抜粋:
————
図示しないが、入力デバイス100は背面から照明されてもよい。例えばPCB110は、ユーザが低輝度で入力デバイス100を更に容易に見られるようにするために両側に発光ダイオード(LED)を実装できる。
【0061】
本明細書で説明した入力デバイスは、電子デバイスに組み込まれてもよく、あるいは別個の独立型デバイスであってもよい。ラップトップコンピュータに組み込まれた入力デバイスの一例は図7に示され、上述した通りである。図15は、メディアプレーヤ202に組み込まれた入力デバイス200を示し、図16は、移動電話に組み込まれた入力デバイス207を示す。一方、図17及び図18は、入力デバイス200のいくつかの実現例を独立型ユニットとして示す。図17において、入力デバイス200は、デスクトップコンピュータ206に接続される周辺装置である。図18において、入力デバイス200は、メディアプレーヤ210がドッキングされたドッキングステーション208に対して無線接続するリモコンである。尚、リモコン200はメディアプレーヤ210(又は他の電子デバイス)と直接対話するように構成されてもよく、これによりドッキングステーションの必要性がなくなる。本発明が使用されてもよいメディアプレーヤに対するドッキングステーションの一例は、2003年4月25日に出願された米国特許出願第10/423,490号の「MEDIA PLAYER SYSTEM」に示され、その全ての内容が参照により本明細書に組み込まれる。尚、これらの特定の実施形態は限定するものではなく、多くの他のデバイス及び構成が使用されてもよい。
————
設問内容: 上の抜粋で言及されている図番号をすべて挙げ、それぞれの図が何を示しているかを本文の記述に沿って添えてください。
————
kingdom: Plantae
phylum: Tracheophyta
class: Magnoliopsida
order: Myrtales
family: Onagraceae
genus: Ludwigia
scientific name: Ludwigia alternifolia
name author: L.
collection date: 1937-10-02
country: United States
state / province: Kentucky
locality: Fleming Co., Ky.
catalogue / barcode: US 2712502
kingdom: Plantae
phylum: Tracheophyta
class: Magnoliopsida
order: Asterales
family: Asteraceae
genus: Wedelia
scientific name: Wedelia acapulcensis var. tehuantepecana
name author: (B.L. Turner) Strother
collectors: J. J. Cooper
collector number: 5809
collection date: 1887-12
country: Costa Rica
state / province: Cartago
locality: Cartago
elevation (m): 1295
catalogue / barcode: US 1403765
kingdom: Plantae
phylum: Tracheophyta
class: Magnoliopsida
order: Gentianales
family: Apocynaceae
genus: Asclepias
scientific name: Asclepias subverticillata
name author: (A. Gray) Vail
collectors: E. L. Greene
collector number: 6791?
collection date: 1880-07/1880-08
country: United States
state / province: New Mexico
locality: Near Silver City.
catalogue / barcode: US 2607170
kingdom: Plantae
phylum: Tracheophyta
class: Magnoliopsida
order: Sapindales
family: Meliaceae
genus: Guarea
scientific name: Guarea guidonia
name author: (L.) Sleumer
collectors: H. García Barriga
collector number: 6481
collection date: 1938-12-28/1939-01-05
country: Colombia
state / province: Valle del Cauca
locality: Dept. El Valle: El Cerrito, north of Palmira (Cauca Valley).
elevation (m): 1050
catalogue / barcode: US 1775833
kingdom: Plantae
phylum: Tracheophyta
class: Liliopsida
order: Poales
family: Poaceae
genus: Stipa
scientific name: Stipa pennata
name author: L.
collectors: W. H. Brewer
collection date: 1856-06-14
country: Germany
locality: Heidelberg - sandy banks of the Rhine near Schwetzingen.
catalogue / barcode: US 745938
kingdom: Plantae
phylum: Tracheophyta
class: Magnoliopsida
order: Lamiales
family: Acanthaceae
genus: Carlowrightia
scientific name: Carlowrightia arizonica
————
本問の解答:
- 図7:ラップトップコンピュータに組み込まれた入力デバイス
- 図15:メディアプレーヤ202に組み込まれた入力デバイス200
- 図16:移動電話に組み込まれた入力デバイス207
- 図17:デスクトップコンピュータ206に接続される周辺装置としての入力デバイス200
- 図18:メディアプレーヤ210がドッキングされたドッキングステーション208に無線接続するリモコンとしての入力デバイス200